A taxa de desocupação do Brasil ficou em 12,8% no trimestre que vai de maio a julho. Isso representa uma queda de 0,8 ponto percentual em relação ao trimestre de fevereiro a abril, cuja taxa foi de 13,6%. Os dados foram divulgados nesta quinta-feira (31), pelo IBGE.

Na comparação com o mesmo trimestre do ano anterior houve alta de 1,2 ponto percentual.  

A população desocupada soma 13,3 milhões de pessoas - 721 mil a menos que no trimestre anterior, mas 1,5 milhão a mais que no mesmo período do ano passado. 

A população ocupada soma 90,7 milhões de pessoas. Isso aumentou em 1,6% quando comparado ao trimestre anterior, o que representa mais de 1,4 milhão de pessoas. Não houve alteração quanto ao trimestre de 2016.

O número de empregados com carteira de trabalho assinada (33,3 milhões de pessoas) manteve-se estável frente ao trimestre anterior, mas caiu 2,9% frente ao mesmo trimestre do ano anterior (- 1,0 milhão de pessoas). 
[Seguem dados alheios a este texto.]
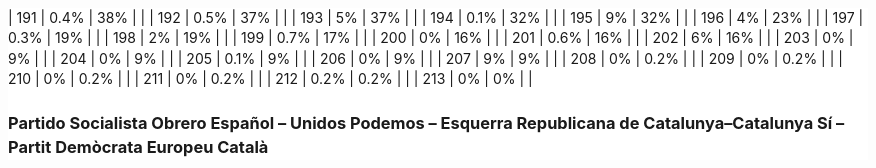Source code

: | 191 | 0.4% | 38% |  |
| 192 | 0.5% | 37% |  |
| 193 | 5% | 37% |  |
| 194 | 0.1% | 32% |  |
| 195 | 9% | 32% |  |
| 196 | 4% | 23% |  |
| 197 | 0.3% | 19% |  |
| 198 | 2% | 19% |  |
| 199 | 0.7% | 17% |  |
| 200 | 0% | 16% |  |
| 201 | 0.6% | 16% |  |
| 202 | 6% | 16% |  |
| 203 | 0% | 9% |  |
| 204 | 0% | 9% |  |
| 205 | 0.1% | 9% |  |
| 206 | 0% | 9% |  |
| 207 | 9% | 9% |  |
| 208 | 0% | 0.2% |  |
| 209 | 0% | 0.2% |  |
| 210 | 0% | 0.2% |  |
| 211 | 0% | 0.2% |  |
| 212 | 0.2% | 0.2% |  |
| 213 | 0% | 0% |  |

### Partido Socialista Obrero Español – Unidos Podemos – Esquerra Republicana de Catalunya–Catalunya Sí – Partit Demòcrata Europeu Català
Já o número de empregados sem carteira assinada (10,7 milhões de pessoas) cresceu 4,6% em relação ao trimestre anterior (mais 468 mil pessoas) e 5,6% contra o mesmo trimestre de 2016 (mais 566 mil pessoas). 

O contingente de trabalhadores por conta própria (22,6 milhões de pessoas) subiu 1,6% na comparação trimestral (mais 351 mil pessoas) e na anual houve estabilidade.

Rendimento

O rendimento médio ficou em R$ 2.106, o que é considerado estável frente ao trimestre anterior (R$ 2.111) e ao mesmo período do ano passado (R$ 2.045).

A massa de rendimento real habitual (R$ 186,1 bilhões) cresceu 1,3% frente ao trimestre anterior e não mudou estatisticamente em relação ao mesmo trimestre de 2016.